Based on current knowledge about YDL196W, several promising research directions emerge:

• Systems Biology Integration:

  • Combine proteomics, transcriptomics, and metabolomics data to place YDL196W in broader cellular networks

  • Use multi-omics approaches to identify condition-specific roles

• Evolutionary Function Prediction:

  • Perform deep phylogenetic analysis across fungal species

  • Identify conserved domains and sequences that might indicate function

  • Study homologs in related species where function might be better characterized

• Synthetic Biology Applications:

  • Explore the potential of YDL196W's highly variable expression for designing synthetic regulatory circuits

  • Investigate applications of engineered YDL196W variants in biotechnology

• Structure-Guided Drug Discovery:

  • If YDL196W proves essential for fungal viability, explore it as an antifungal target

  • Use structural information to design inhibitors

• Technological Development:

  • Apply emerging technologies like CRISPR interference or CRISPR activation for fine-tuned manipulation of YDL196W expression

  • Develop better tools for studying essential genes in yeast

These directions would build upon existing knowledge of YDL196W's importance for cell viability and its variable expression patterns , potentially revealing novel biological mechanisms and applications.

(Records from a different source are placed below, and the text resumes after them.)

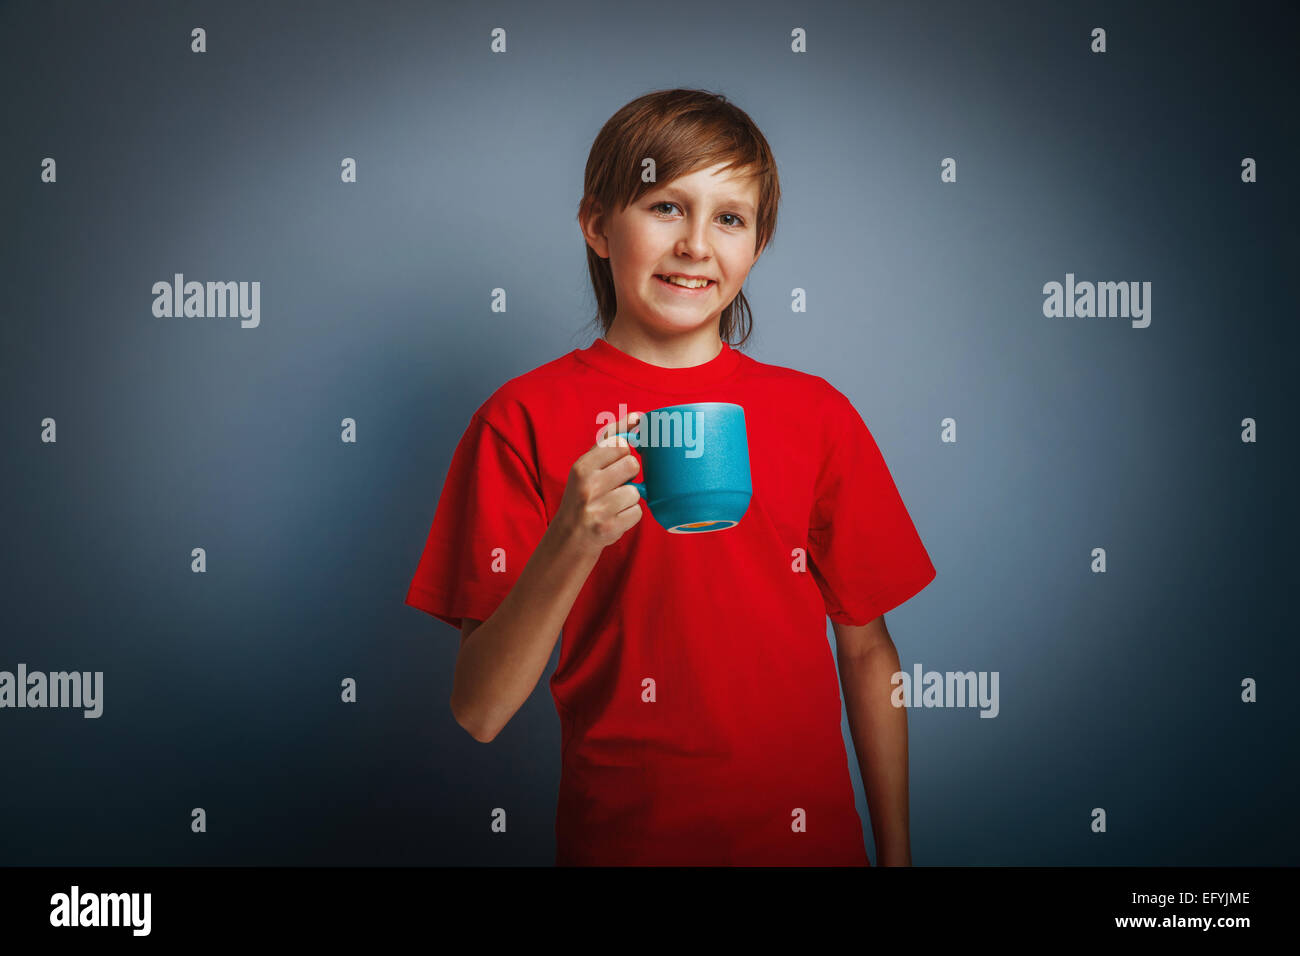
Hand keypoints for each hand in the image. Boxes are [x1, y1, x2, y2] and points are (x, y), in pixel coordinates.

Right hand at [552, 410, 644, 556]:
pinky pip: (637, 512)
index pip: (620, 444)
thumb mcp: (587, 466)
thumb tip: (638, 417)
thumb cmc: (583, 495)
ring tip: (613, 504)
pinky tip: (615, 517)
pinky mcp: (609, 527)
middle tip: (615, 485)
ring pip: (636, 491)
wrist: (569, 537)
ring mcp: (598, 508)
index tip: (617, 461)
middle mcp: (587, 486)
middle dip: (629, 475)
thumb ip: (610, 440)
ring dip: (629, 498)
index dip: (623, 454)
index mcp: (581, 467)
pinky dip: (630, 516)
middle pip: (632, 465)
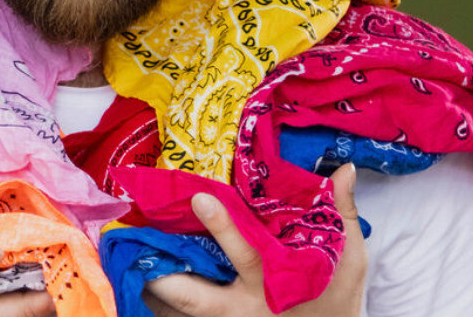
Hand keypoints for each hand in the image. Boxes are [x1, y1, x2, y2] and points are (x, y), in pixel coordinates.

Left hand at [143, 164, 366, 316]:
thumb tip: (343, 170)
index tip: (200, 196)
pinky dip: (162, 306)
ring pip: (181, 312)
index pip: (246, 252)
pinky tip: (139, 284)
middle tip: (134, 245)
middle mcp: (244, 306)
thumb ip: (340, 212)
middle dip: (164, 275)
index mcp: (274, 281)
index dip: (223, 226)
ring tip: (124, 262)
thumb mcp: (347, 256)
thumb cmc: (337, 294)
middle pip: (195, 296)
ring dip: (153, 291)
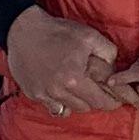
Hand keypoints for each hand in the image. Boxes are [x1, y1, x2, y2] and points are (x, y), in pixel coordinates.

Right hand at [6, 9, 128, 116]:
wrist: (23, 30)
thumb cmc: (57, 32)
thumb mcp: (89, 36)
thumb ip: (108, 53)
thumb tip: (114, 70)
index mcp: (74, 79)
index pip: (100, 102)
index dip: (111, 102)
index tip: (115, 98)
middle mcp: (58, 92)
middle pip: (86, 107)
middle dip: (94, 100)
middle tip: (97, 89)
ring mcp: (43, 95)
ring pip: (69, 110)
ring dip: (77, 102)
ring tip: (79, 88)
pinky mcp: (33, 94)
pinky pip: (52, 107)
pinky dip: (60, 102)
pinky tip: (62, 90)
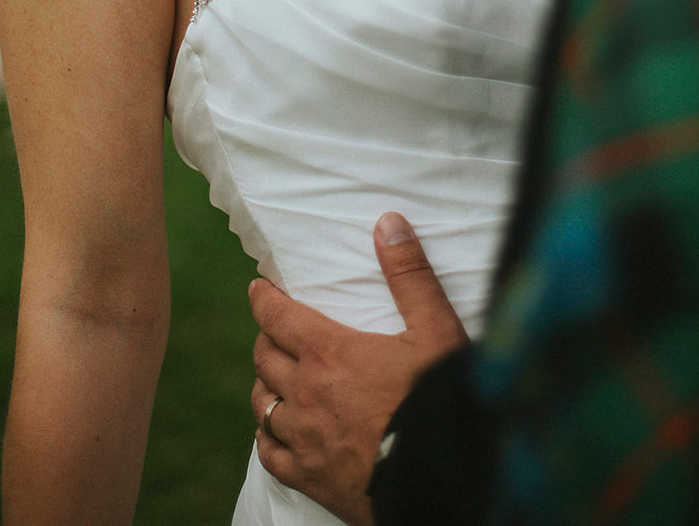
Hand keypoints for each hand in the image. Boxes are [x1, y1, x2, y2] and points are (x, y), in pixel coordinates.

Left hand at [249, 212, 467, 525]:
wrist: (440, 476)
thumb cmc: (439, 399)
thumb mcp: (435, 329)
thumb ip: (410, 274)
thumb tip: (388, 222)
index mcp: (329, 352)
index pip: (276, 316)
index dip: (263, 298)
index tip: (258, 287)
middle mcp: (306, 392)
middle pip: (264, 356)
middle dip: (266, 336)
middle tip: (275, 328)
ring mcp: (304, 438)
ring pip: (262, 403)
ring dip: (264, 383)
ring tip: (273, 376)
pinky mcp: (309, 477)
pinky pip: (269, 454)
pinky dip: (266, 437)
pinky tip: (274, 432)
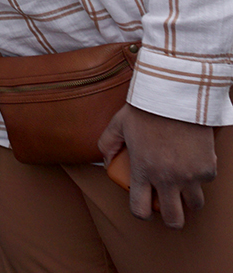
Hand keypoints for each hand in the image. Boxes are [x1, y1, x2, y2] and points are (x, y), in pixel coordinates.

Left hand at [98, 103, 216, 227]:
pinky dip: (200, 175)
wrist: (175, 96)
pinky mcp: (208, 167)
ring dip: (188, 199)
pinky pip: (206, 180)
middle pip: (174, 219)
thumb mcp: (118, 124)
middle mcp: (167, 179)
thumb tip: (107, 160)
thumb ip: (107, 144)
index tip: (144, 207)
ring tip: (182, 187)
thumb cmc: (144, 109)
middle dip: (171, 219)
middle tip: (169, 208)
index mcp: (142, 171)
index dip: (141, 212)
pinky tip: (193, 161)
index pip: (140, 209)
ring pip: (195, 204)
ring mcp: (190, 175)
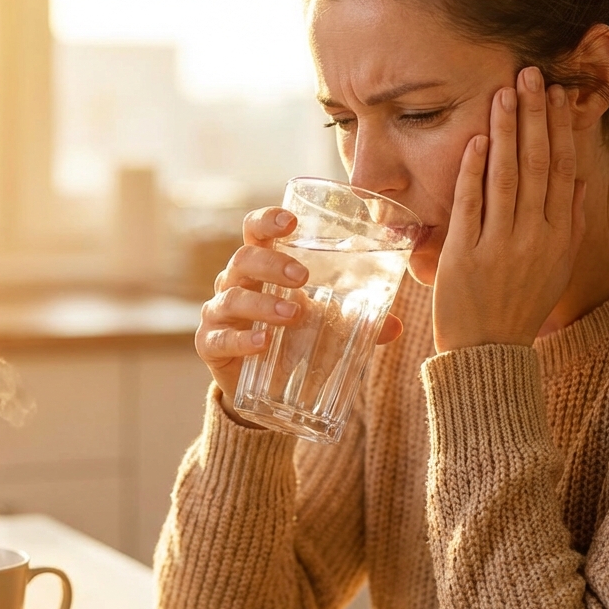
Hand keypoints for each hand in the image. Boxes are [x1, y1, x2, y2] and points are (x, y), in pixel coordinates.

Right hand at [197, 207, 404, 419]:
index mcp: (261, 268)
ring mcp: (219, 314)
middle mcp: (235, 284)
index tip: (291, 221)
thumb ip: (357, 322)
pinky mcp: (210, 345)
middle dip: (272, 264)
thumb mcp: (325, 326)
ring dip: (263, 304)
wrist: (262, 388)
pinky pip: (220, 338)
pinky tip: (263, 343)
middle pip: (243, 260)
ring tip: (293, 315)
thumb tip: (397, 326)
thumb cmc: (291, 339)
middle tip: (303, 277)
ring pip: (232, 298)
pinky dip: (242, 339)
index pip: (255, 231)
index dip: (268, 220)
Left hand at [432, 66, 586, 352]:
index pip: (564, 171)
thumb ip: (573, 224)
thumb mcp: (558, 268)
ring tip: (505, 93)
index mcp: (560, 238)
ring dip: (506, 132)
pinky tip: (477, 139)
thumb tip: (581, 181)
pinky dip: (474, 171)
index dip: (561, 130)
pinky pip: (472, 205)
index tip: (558, 94)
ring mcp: (499, 247)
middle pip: (538, 166)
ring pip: (507, 178)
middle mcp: (535, 239)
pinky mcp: (464, 256)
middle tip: (530, 74)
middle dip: (534, 117)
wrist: (488, 353)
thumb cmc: (521, 307)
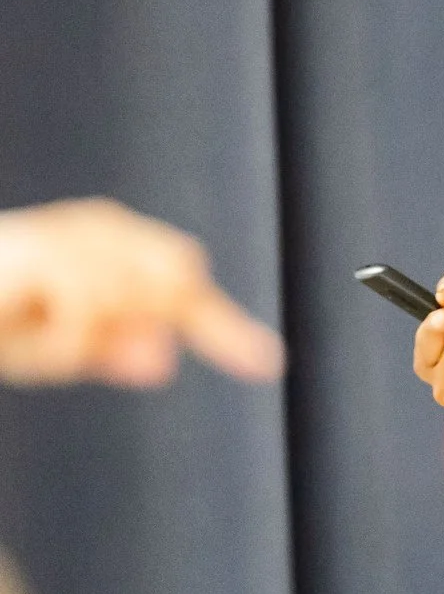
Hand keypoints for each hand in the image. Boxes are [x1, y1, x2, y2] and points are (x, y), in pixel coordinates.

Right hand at [0, 198, 283, 385]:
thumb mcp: (53, 346)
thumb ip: (107, 347)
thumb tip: (159, 360)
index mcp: (112, 245)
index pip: (183, 285)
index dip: (224, 328)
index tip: (267, 366)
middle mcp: (97, 227)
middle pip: (174, 286)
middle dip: (145, 319)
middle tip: (67, 342)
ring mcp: (67, 232)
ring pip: (125, 305)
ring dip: (76, 341)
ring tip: (22, 330)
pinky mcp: (41, 249)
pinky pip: (84, 312)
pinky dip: (56, 337)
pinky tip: (15, 321)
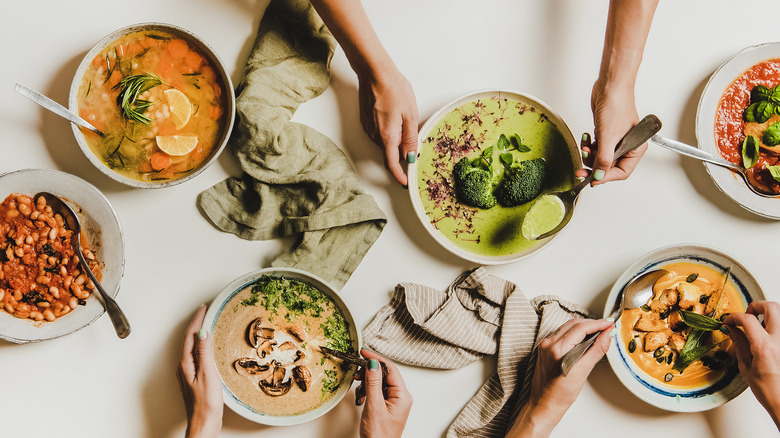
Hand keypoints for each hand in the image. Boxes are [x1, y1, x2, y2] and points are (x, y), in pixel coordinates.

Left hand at [177, 305, 223, 437]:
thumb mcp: (208, 375)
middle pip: (189, 339)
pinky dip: (202, 345)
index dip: (197, 320)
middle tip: (207, 311)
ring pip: (192, 347)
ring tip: (208, 323)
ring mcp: (188, 372)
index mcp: (186, 363)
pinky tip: (209, 345)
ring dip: (199, 333)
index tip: (204, 308)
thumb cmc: (206, 403)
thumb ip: (205, 353)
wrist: (204, 423)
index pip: (191, 335)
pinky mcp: (194, 377)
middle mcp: (184, 366)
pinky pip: (196, 355)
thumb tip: (203, 333)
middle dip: (197, 323)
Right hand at [354, 349, 412, 437]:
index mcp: (403, 396)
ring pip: (379, 382)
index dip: (377, 359)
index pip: (391, 369)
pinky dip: (367, 392)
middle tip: (357, 373)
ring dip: (367, 384)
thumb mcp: (374, 406)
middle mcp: (400, 397)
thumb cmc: (379, 436)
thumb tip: (373, 363)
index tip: (363, 353)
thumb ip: (373, 383)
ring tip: (359, 392)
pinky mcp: (386, 406)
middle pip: (385, 374)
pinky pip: (377, 391)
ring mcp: (394, 401)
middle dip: (369, 373)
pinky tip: (361, 398)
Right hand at [357, 67, 418, 185]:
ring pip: (384, 143)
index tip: (405, 182)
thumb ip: (410, 139)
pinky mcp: (365, 121)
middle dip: (401, 154)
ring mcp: (368, 128)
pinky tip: (394, 117)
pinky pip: (379, 134)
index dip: (399, 175)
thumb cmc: (393, 89)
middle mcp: (375, 136)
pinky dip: (388, 133)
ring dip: (395, 141)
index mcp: (387, 136)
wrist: (374, 72)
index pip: (392, 164)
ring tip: (404, 122)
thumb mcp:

How can contradictory experimental results regarding YDL196W function be reconciled and addressed?

When faced with contradictory results in YDL196W research, systematic approaches can help resolve discrepancies:

• Strain Background Differences:

  • Given YDL196W's known variable expression across wild-type strains , carefully document and compare genetic backgrounds

  • Re-test key findings in multiple strain backgrounds

• Experimental Condition Standardization:

  • Establish standard growth conditions and protocols

  • Document detailed experimental parameters for reproducibility

  • Test how slight variations in conditions affect outcomes

• Genetic Compensation Mechanisms:

  • Investigate potential suppressor mutations that may arise in YDL196W mutants

  • Use acute depletion methods rather than sustained gene deletion to minimize adaptation

• Technical Approach Comparison:

  • Directly compare different methodologies in parallel experiments

  • Assess whether discrepancies arise from technical limitations

• Functional Redundancy Analysis:

  • Identify potential paralogs or functionally redundant proteins

  • Test double or triple mutants to overcome redundancy

  • Analyze condition-specific roles that might explain contradictory results

• Community Resources Development:

  • Establish a centralized database of YDL196W findings

  • Promote pre-registration of experiments and sharing of negative results

By systematically addressing sources of variation and contradiction, researchers can develop a more coherent understanding of YDL196W's function and establish a foundation for future studies.